┌──

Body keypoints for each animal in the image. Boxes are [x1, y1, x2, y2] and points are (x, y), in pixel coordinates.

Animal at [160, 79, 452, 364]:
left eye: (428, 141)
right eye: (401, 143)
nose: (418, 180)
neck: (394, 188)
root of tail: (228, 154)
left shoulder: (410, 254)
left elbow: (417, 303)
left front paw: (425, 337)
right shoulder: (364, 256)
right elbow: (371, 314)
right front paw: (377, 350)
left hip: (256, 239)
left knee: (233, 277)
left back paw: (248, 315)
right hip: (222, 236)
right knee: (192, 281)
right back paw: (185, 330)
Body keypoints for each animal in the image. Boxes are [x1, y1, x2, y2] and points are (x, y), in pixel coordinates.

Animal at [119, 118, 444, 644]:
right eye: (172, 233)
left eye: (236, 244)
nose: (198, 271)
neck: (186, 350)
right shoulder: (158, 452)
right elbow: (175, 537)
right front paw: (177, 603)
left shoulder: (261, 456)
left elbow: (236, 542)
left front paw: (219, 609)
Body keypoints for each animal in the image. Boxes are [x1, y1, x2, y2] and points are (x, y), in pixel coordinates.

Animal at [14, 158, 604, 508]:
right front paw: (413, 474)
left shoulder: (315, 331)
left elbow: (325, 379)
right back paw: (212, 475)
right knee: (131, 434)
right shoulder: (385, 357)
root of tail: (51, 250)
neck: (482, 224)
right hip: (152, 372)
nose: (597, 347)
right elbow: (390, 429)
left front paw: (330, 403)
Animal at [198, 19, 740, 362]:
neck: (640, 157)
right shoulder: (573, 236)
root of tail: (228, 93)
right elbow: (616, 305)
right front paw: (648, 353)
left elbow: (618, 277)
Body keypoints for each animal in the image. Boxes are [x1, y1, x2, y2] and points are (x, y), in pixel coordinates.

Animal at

└──
┌──

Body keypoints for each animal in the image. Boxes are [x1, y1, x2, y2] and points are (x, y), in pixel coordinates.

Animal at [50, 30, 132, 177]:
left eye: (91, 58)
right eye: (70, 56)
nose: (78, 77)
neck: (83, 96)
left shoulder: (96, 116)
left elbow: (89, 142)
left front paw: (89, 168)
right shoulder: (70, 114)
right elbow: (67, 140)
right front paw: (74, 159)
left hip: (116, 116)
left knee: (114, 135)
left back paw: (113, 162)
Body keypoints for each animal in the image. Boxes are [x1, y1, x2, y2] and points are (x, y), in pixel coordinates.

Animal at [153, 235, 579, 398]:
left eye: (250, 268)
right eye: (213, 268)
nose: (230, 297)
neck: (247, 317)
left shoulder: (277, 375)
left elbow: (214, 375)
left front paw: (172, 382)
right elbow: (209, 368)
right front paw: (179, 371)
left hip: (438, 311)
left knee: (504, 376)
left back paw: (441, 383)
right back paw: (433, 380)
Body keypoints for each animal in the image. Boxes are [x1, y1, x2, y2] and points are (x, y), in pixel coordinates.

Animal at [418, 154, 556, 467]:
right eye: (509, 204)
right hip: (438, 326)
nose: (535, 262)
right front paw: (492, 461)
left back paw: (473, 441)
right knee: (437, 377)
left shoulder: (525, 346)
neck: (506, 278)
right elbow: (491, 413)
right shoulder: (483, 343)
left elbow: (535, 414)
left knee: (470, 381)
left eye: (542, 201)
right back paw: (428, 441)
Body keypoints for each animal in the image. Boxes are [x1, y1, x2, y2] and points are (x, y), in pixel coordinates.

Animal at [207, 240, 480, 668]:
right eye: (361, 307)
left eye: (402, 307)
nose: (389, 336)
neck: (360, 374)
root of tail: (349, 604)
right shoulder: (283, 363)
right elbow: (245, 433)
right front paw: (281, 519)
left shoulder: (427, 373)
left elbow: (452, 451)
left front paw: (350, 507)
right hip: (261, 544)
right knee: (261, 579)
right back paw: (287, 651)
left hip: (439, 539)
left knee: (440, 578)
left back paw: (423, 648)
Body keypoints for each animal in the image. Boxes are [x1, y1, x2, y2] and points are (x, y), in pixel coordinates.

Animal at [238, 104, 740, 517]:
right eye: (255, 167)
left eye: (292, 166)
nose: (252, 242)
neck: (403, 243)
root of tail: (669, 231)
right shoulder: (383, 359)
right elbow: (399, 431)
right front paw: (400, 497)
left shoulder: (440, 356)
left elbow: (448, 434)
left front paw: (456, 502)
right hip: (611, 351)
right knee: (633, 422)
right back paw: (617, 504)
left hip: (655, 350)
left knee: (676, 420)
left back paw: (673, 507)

└──

Prompt:
Where the string "nose" turns up in a line of the data above, copy that whole line.

Reply:
nose: (418, 180)
nose: (198, 271)
nose: (597, 347)
nose: (78, 77)
nose: (230, 297)
nose: (535, 262)
nose: (389, 336)
nose: (252, 242)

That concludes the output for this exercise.